The playground of my elementary school butted up against the
backside of a neighborhood. Half of the playground looked into the backyards of
the houses and the other half looked down a quiet street lined with shrubs and
parked cars. While my mental and social state ebbed and flowed throughout the
six years of elementary school, there were times when I would spend my recess
period sitting in front of the playground fence, looking off into the
neighborhood.
I pretended I was free to roam out and away from the
structure and order behind me in the school building. I didn’t have to
calculate minutes left in the science lesson before moving on the math lesson nor
did I have to listen to school children slowly work their way through their own
thoughts. I pretended each of the front yards were mine and that I spent my
time there every morning and didn’t have to go to school.
Sometimes this was a sad ritual, a longing for freedom. In
reality, I just didn’t like school and felt I had better, less redundant ways to use my time.
Sometimes a woman would come out and sweep her back porch and I would sit and watch her dust pollen off of her deck chairs and
straighten up knick-knacks before going back inside. I pretended she was Mom
and that I was home with her, helping her tidy up and laughing and not being
anxious or lonely.
To answer your next question, yes, my behavior concerned the
teachers. While all the other kids played kickball and swung from the Monkey Bars and shrieked for no apparent reason, I sat alone, thirty yards away from
the other kids, and I stared off into the world. To me it was painfully obvious
that I was a deep thinker. To adults I was a red flag; antisocial, imaginative,
and abundantly hairy.
They would occasionally walk over and ask me why I didn’t
want to partake in the various forms of societal fun. I only really told them I
didn’t want to and that I liked sitting in the sun and watching the cats walk by and sometimes I would let them walk me back to the
other kids to help diminish their cause for worry, writing me off only as shy
and not a Future Shooter of America.
When I was really little, dreaming of freedom in the
neighborhood nearly made my cry and I would hide my despair from the kids who only wandered
towards me when a rogue sports ball careened off in my direction. By my fifth
grade graduation I had a group of friends I loved and I spent my recess period
sitting with them, discussing important things like fuzzy gel pens and anything
you could purchase from Bath and Body Works. I would sit on top of the picnic
tables with them and glance at the houses while they were talking. It was a
sight I knew as well as my own neighborhood but I’d never been on the other
side of the fence. I’d watch fondly as the woman brought out plants when the
weather warmed up and set them around her back porch.
“Laura!” my friends would
interrupt, “What’s yours called?” and I’d look back at them, staring up at me
with their streaks of blue hair and hot pink hair bands.
“Arabian Red.” I’d
reply, wiggling my freshly painted fingernails and accepting their acceptance of
me with pride.
Last week at work I was waiting on an elevator on the top
floor of the hotel. While I waited, I looked out the window at the edge of Downtown and across the water into Mt. Pleasant. I was watching all the little
cars make their way over the bridge and I was instantly seven years old again,
staring out at the world from behind my societal shackles. In the moment, I made
myself sad that I wasn’t someone out free for the day, running errands in Mt.

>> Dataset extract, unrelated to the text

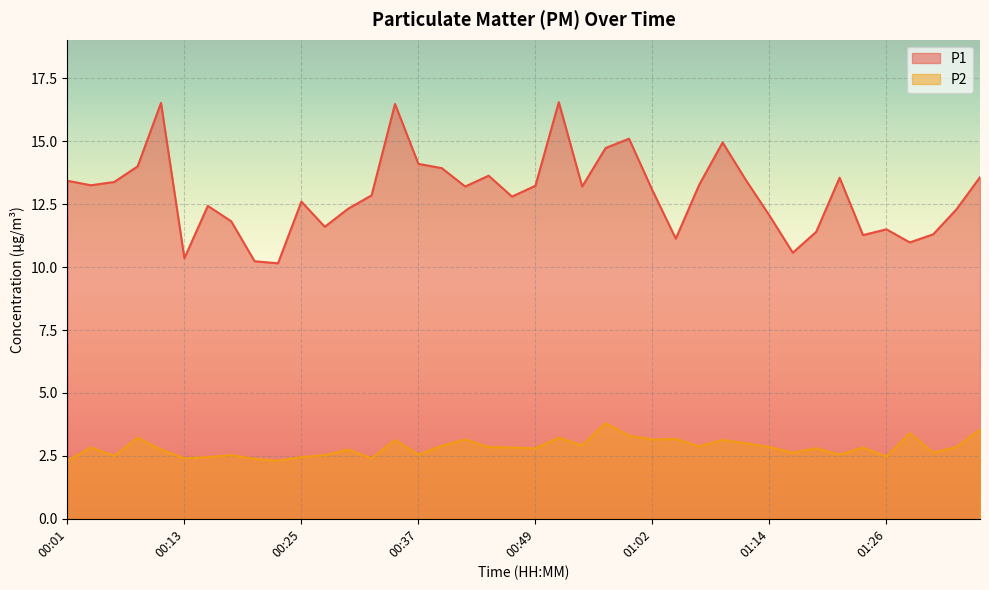

What is the difference between the maximum and minimum values in the P1 series?

6.4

Pleasant or going Downtown to
look at the gardens and walk along the water.
And then I laughed at me, the pathetic kind of laugh you
push out through your nose when some jerk does something so jerky you can’t
believe it but you’re also not surprised either, like Donald Trump’s entire
existence. I laughed at the inescapable longing for freedom I seem to have and
I laughed that I won’t give up hating where I am and hoping for something more.
It’s exhausting.
And then I thought of The Shawshank Redemption. Now stay
with me here. Ole Andy Dufresne and his holding on to hope. Red says hope is a
dangerous thing. “Hope can drive a man insane.” he says, and I'd say few things in my
life have hurt as much as having hope.
But Andy says no. Andy says hope just might be the best
thing and “no good thing ever dies.” Andy tells Red about music, memories, and
hope that no one can take away from him and I'd say few things in my life would have happened without having had hope. At the end of the movie, Andy Dufresne shimmies out of Shawshank Prison with his
dirty clothes and nubby hammer and his damn, relentless hopin’.
“I find I'm so excited, I can barely sit still or hold a
thought in my head. I think it's the excitement only a free man can feel, a
free man at the start of a long journey whose conclusion is uncertain. I hope I
can make it across the border. I hope to see my friend and shake his hand. I
hope the Pacific is as blue as it has been in my dreams. I hope.” -Red
Since I was little I've hoped for the time in the future
where I don’t spend my days doing things other people told me to do and boy I get so excited thinking about what that will be like. I bet it feels like dipping
into a warm bath or that involuntary euphoria you get on the first warm day after
winter. I bet it feels like that every day.
It’s a shame I’ll be sixty-five by
then. Really seems like a waste of youth.
As a side note, I've spent approximately ten minutes wondering if this post will crack me up twenty years from now. How naive and dramatic I must seem.